WORK REQUEST —
Your response should consist of the entire listing, transcribed exactly, with every image left out.

DATA BELOW —
════════
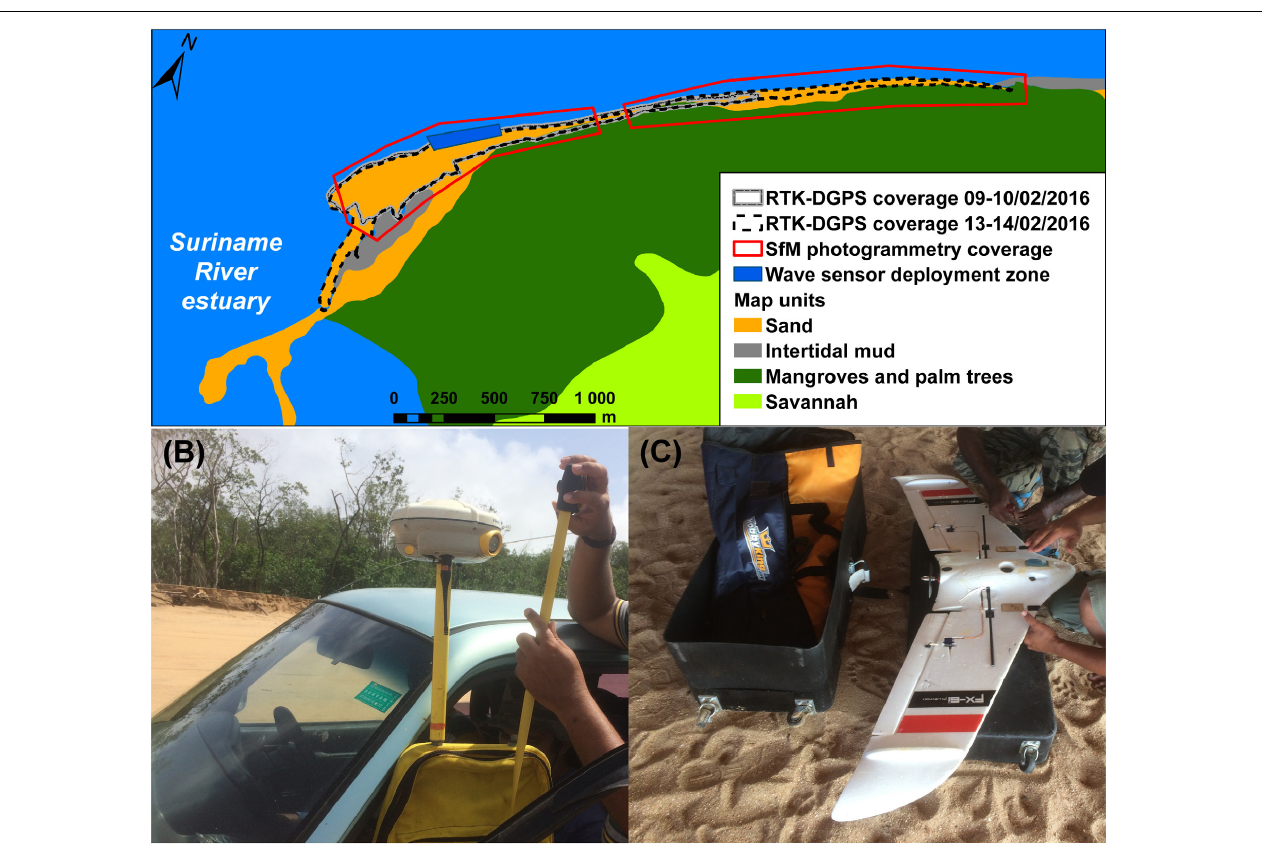
FIGURE 3 | (A) Experiments conducted on Braamspunt beach in February, 2016 and their ground coverage; (B) mobile GPS station on an all-terrain vehicle; (C) drone with custom-built wings used for photogrammetric survey.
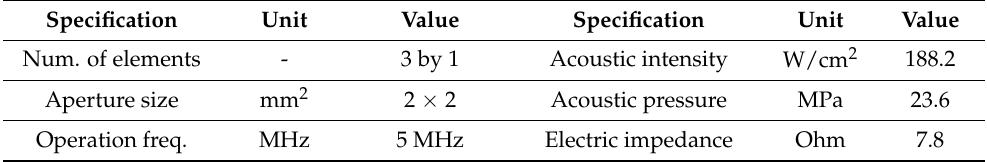
Figure 12. Simulated performance of the 1–3 composite focused ultrasound transducer; ( a ) the acoustic pressure field with respect to the number of the transducer elements, ( b ) the acoustic pressure output and the acoustic intensity with respect to the number of arrays, and ( c ) electric impedance responses with the varying number of active elements in the water media. Table 3. Simulated specification of the designed focused ultrasound transducer.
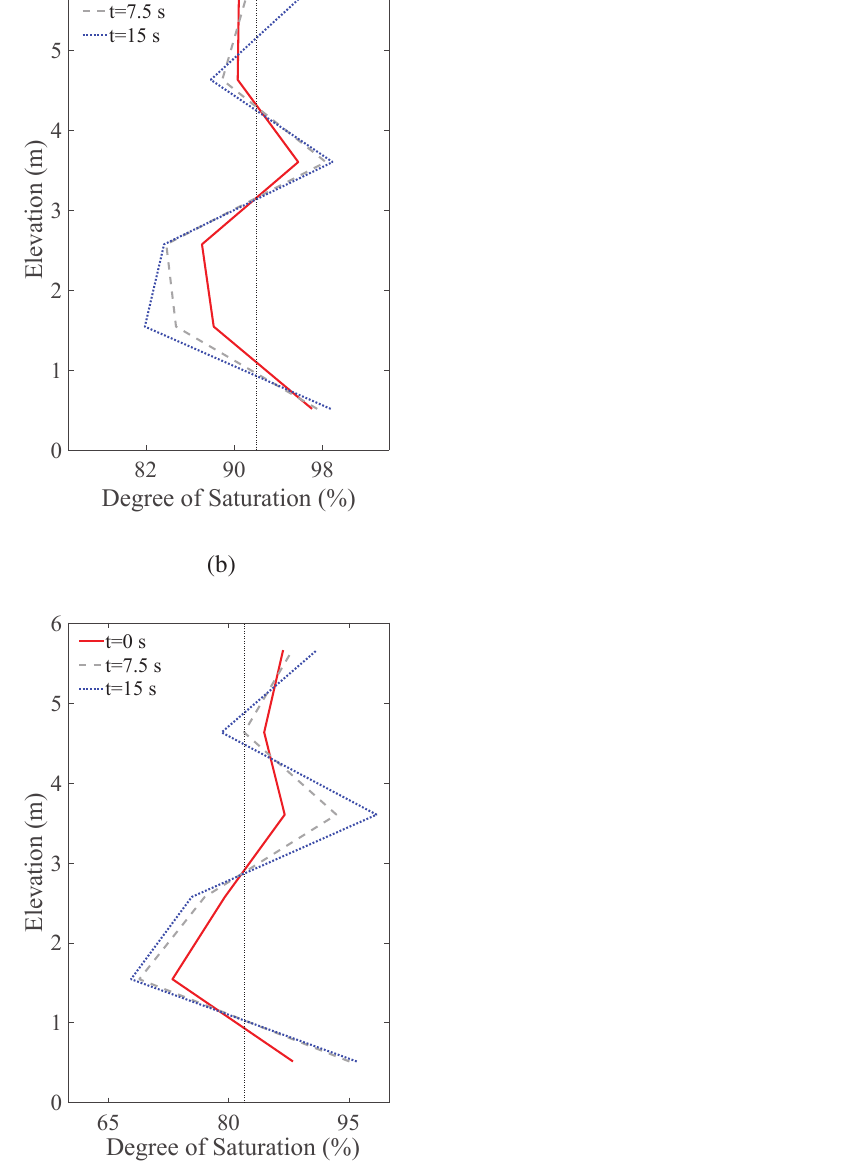
Figure 14. Degree of saturation at different elevations for desaturated soil deposits during the shaking ( a ) S = 92% and ( b ) S =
════════
SOLVED PROBLEM —
FIGURE 3 | (A) Experiments conducted on Braamspunt beach in February, 2016 and their ground coverage; (B) mobile GPS station on an all-terrain vehicle; (C) drone with custom-built wings used for photogrammetric survey.
Figure 12. Simulated performance of the 1–3 composite focused ultrasound transducer; ( a ) the acoustic pressure field with respect to the number of the transducer elements, ( b ) the acoustic pressure output and the acoustic intensity with respect to the number of arrays, and ( c ) electric impedance responses with the varying number of active elements in the water media. Table 3. Simulated specification of the designed focused ultrasound transducer.
Figure 14. Degree of saturation at different elevations for desaturated soil deposits during the shaking ( a ) S = 92% and ( b ) S =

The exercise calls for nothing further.